Ван, не получив ответа, покинул балкон. Башня ее мягко опала под бессловесным сладостным солнцем.
13
На пикник по случаю двенадцатилетия Ады и сорок второго Идиного jour de fete [37]девочке разрешили надеть «лолиту» (прозванную так по имени андалузской цыганочки из романа Осберха, имя которой, кстати сказать, произносится с испанским «т», а не с глухим английским), – то была длинноватая, но воздушная и просторная черная юбка, расшитая красными маками и пионами, которым «недоставало ботанической реальности», как она замечательно выразилась, не зная тогда, что реальность и свод естественных наук в языке этого (и только этого) сна синонимичны.
(Как не знал об этом и ты, многомудрый Ван. Ее пометка.)
Она вступила в юбку – голая, с влажными, «еловыми» после оттирания особой махроткой ногами (в пору правления мадемуазель Ларивьер утренние ванны оставались еще неизвестными) – и натянула ее, бойко взбрыкнув бедрами, что повлекло за собой привычный выговор со стороны гувернантки: mais ne te tremousse pas comme ca quand tu mets ta jupe! Une petite fille de bonne maison, etc. Per contra [38], на отсутствие штанишек Ида Ларивьер, полногрудая женщина большой, но отталкивающей красоты (одетая к этому времени только в корсет и чулки на подвязках), никакого внимания не обратила, ибо и сама обладала склонностью делать тайные уступки летнему зною; впрочем, в случае нежной Ады подобное обыкновение приводило к предосудительным последствиям.
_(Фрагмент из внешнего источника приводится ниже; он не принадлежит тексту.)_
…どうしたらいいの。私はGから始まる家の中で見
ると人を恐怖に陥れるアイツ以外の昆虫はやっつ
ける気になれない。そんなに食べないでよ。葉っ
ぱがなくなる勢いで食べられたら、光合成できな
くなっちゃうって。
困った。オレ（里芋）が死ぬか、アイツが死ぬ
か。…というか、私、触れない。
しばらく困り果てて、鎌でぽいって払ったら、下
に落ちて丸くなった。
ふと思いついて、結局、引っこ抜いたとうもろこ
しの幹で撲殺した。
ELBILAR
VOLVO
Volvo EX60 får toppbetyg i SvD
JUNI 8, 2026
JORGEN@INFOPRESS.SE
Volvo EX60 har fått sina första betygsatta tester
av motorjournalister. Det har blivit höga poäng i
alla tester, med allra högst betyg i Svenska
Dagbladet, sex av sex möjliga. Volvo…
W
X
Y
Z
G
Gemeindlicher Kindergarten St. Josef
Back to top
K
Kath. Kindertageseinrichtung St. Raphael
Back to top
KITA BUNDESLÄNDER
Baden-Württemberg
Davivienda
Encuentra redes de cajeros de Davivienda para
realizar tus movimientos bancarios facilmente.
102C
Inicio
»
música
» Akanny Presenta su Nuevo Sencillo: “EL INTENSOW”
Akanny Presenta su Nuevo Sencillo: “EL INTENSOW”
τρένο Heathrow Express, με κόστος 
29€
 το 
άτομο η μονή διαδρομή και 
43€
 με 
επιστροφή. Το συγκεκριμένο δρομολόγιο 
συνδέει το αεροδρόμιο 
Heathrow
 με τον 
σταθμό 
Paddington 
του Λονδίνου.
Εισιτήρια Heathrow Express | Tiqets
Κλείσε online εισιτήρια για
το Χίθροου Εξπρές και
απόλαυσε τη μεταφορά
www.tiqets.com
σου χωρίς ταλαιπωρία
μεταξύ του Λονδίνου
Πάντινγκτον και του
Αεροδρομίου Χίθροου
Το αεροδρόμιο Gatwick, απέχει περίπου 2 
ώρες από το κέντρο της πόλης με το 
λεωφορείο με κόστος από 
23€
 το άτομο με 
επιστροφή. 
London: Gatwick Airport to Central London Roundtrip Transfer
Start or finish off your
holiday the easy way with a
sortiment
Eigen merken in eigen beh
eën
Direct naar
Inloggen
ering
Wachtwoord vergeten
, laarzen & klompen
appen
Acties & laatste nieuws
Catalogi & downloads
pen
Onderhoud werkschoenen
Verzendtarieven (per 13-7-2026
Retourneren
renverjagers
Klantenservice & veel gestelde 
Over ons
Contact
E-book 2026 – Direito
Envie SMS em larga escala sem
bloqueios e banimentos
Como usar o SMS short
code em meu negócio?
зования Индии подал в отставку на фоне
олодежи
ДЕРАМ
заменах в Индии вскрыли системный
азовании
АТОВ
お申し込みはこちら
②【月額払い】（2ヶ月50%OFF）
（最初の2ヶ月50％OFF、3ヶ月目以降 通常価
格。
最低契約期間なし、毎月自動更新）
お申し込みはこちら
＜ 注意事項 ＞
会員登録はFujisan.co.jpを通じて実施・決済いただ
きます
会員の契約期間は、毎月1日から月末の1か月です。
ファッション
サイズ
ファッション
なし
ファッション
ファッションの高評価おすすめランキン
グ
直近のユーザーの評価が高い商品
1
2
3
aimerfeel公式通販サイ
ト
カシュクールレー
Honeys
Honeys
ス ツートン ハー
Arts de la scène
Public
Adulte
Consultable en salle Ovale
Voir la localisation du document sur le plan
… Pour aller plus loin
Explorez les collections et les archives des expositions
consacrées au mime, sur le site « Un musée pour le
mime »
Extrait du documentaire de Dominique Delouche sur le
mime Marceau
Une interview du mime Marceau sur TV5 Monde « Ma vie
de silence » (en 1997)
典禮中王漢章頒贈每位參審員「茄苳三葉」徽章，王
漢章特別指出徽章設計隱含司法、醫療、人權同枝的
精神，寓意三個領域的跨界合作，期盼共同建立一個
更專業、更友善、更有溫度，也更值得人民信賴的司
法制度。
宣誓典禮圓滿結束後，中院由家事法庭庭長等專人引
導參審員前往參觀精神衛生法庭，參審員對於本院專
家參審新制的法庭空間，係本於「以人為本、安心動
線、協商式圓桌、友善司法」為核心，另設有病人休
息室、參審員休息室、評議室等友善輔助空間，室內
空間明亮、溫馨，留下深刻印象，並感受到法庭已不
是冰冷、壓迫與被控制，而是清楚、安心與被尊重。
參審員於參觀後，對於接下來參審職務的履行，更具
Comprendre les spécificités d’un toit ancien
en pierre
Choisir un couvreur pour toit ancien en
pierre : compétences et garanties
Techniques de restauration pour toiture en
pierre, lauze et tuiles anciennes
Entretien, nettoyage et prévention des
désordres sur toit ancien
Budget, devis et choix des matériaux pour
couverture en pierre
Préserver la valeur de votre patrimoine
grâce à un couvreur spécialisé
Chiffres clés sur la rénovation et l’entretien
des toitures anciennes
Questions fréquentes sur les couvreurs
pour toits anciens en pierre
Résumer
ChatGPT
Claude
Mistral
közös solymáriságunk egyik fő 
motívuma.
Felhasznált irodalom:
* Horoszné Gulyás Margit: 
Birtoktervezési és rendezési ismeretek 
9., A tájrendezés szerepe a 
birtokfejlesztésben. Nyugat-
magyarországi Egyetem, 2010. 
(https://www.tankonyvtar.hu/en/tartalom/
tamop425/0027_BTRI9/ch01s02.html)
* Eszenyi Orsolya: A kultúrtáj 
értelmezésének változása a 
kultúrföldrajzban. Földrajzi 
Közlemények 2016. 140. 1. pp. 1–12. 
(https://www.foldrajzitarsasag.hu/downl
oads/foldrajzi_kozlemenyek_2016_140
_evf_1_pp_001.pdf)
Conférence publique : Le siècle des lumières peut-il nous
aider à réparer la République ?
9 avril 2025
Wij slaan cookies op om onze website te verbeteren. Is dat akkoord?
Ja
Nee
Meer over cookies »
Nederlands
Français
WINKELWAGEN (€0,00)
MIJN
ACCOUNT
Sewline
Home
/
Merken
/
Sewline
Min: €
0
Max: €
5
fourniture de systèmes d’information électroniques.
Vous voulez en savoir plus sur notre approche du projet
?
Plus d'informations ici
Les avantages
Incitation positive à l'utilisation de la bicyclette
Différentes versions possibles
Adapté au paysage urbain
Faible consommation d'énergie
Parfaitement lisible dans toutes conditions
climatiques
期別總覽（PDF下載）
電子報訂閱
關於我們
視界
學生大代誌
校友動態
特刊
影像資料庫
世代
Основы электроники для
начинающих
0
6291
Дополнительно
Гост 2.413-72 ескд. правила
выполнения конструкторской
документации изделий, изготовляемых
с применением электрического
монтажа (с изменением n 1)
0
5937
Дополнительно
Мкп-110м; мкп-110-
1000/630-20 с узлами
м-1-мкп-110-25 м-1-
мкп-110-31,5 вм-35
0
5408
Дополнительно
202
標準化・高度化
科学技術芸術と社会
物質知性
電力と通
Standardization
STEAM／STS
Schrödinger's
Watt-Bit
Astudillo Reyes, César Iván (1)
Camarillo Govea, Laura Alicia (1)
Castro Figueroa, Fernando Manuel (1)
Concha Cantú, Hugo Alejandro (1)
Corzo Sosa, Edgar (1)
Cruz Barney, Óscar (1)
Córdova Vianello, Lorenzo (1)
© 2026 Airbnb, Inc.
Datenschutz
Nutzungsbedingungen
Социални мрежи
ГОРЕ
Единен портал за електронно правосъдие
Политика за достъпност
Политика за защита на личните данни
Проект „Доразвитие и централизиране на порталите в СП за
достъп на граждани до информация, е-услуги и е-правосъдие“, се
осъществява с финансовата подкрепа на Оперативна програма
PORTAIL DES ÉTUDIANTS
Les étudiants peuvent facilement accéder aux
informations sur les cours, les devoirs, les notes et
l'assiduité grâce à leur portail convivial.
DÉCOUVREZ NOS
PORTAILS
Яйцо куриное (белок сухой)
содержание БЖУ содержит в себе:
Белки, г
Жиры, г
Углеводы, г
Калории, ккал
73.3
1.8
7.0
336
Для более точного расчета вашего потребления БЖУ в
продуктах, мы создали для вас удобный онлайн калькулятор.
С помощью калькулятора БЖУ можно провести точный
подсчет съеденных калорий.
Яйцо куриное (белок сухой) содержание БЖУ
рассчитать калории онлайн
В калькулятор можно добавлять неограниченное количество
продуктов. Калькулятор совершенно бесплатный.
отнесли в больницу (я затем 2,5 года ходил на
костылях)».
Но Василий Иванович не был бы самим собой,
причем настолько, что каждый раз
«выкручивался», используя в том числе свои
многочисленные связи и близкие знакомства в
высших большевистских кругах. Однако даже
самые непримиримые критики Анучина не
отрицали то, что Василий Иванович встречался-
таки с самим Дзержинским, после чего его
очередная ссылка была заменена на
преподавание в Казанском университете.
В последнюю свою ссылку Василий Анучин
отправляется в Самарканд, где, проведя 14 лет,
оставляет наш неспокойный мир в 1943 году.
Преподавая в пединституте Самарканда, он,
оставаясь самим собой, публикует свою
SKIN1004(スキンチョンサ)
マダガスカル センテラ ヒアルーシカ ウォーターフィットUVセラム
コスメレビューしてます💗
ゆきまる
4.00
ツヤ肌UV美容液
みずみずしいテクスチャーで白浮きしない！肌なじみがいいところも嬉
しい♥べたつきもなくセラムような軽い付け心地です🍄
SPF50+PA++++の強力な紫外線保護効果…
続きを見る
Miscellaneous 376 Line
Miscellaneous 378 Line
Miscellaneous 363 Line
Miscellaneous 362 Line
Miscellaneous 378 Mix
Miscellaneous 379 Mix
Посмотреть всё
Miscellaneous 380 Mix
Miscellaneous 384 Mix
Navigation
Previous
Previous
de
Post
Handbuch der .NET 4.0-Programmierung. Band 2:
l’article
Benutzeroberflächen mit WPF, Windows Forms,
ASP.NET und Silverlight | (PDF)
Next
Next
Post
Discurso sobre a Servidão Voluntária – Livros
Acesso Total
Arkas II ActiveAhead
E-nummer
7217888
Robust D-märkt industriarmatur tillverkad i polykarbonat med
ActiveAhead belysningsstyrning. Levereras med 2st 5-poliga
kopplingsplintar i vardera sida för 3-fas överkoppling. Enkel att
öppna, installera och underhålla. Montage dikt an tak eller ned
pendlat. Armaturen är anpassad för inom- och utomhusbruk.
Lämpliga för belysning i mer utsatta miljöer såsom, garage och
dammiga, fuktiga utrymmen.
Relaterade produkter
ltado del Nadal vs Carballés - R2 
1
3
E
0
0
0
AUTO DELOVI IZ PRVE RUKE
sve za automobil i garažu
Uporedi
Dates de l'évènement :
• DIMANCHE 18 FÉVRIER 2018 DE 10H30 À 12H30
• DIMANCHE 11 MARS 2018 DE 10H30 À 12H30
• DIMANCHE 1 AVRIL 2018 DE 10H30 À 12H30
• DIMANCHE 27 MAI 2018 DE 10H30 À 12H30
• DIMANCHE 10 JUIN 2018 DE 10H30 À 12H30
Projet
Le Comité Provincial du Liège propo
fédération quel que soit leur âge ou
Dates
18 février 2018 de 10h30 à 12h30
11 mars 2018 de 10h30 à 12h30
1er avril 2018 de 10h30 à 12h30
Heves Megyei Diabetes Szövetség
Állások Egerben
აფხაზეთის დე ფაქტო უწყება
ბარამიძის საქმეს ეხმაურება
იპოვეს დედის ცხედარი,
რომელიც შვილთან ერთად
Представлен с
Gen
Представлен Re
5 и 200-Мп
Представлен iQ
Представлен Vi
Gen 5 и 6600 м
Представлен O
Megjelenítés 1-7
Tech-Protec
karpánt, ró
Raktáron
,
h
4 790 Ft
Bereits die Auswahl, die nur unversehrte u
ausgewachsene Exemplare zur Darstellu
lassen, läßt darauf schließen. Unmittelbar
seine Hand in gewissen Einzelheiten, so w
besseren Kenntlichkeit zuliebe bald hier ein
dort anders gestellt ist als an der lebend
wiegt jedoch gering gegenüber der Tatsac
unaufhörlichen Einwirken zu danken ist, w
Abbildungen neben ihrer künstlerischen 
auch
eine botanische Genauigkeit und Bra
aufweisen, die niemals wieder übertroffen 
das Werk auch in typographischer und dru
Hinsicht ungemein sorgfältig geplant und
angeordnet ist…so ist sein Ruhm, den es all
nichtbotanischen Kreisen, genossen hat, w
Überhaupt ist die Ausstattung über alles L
Девочка норовила умерить сыпь, покрывавшую мягкие своды, – вместе с попутными ей ощущеньями зуда и липкости, в целом не столь уж и неприятными, – усаживаясь верхом на прохладный сук шаттэльской яблони и крепко стискивая его ногами – к великому, как нам еще предстоит увидеть, неудовольствию Вана. Помимо «лолиты» Ада надела безрукавку-джерси в белую с черным полоску, мягкую шляпу (висевшую за плечами на облегавшей шею резинке), повязала бархатной лентой волосы и влезла в пару старых сандалий. Ни чистоплотность, ни изысканность вкуса, как что ни день обнаруживал Ван, домашнего обихода Ардиса не осеняли.
Как только выяснилось, что все готовы в дорогу, Ада ухнула с дерева, будто удод. Спеши, спеши, моя птичка, мой ангел. Кучер-англичанин Бен Райт до сей поры был еще трезв, как стеклышко (употребив за завтраком всего только пинту пива). Бланш, по меньшей мере однажды побывавшая на большом пикнике (ей тогда пришлось чуть не кубарем скатиться в Сосновый Лог, чтобы расшнуровать упавшую в обморок Мадемуазель), ныне исполняла обязанность не столь романтическую, оттаскивая рычащего и бьющегося Така в свою башенную светлицу.